-- Data supplied follows --

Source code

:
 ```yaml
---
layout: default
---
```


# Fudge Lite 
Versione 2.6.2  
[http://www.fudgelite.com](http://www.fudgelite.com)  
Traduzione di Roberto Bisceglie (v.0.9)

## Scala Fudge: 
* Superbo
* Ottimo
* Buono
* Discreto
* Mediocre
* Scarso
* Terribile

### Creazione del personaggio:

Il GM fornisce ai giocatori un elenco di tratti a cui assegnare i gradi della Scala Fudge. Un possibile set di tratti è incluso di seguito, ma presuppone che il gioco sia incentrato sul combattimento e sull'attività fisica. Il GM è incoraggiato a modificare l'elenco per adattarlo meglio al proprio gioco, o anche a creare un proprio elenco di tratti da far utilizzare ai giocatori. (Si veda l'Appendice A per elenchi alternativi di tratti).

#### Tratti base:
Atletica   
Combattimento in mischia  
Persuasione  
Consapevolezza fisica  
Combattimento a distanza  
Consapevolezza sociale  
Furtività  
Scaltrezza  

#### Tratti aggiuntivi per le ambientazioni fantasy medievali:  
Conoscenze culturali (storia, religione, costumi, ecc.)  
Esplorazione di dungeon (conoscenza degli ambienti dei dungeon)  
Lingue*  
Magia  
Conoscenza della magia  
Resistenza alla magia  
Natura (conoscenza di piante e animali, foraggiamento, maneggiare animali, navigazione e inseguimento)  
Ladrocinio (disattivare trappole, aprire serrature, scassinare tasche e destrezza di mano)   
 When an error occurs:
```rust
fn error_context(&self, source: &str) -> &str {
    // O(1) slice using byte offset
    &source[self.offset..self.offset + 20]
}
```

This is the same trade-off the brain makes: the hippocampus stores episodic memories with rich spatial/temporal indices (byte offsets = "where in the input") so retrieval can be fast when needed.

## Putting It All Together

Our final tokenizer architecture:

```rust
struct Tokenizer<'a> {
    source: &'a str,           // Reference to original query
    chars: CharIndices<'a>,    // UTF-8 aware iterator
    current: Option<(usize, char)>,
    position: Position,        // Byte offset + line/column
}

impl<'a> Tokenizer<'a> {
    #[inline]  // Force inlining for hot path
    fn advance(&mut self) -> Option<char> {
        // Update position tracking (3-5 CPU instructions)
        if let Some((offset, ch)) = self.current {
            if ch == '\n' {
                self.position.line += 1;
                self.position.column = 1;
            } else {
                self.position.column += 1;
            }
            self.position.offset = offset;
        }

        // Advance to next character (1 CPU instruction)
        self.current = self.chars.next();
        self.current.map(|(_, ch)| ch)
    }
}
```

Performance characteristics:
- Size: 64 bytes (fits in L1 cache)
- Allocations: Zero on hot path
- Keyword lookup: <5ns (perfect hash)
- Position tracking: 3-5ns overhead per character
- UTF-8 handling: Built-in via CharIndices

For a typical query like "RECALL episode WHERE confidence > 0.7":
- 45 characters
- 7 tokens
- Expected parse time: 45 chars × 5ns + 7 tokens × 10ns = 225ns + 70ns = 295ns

-- Data supplied concluded --

Look through the material above. Copy each line where the word "chars" appears.

### Your response
    chars: CharIndices<'a>,    // UTF-8 aware iterator
        self.current = self.chars.next();
- Expected parse time: 45 chars × 5ns + 7 tokens × 10ns = 225ns + 70ns = 295ns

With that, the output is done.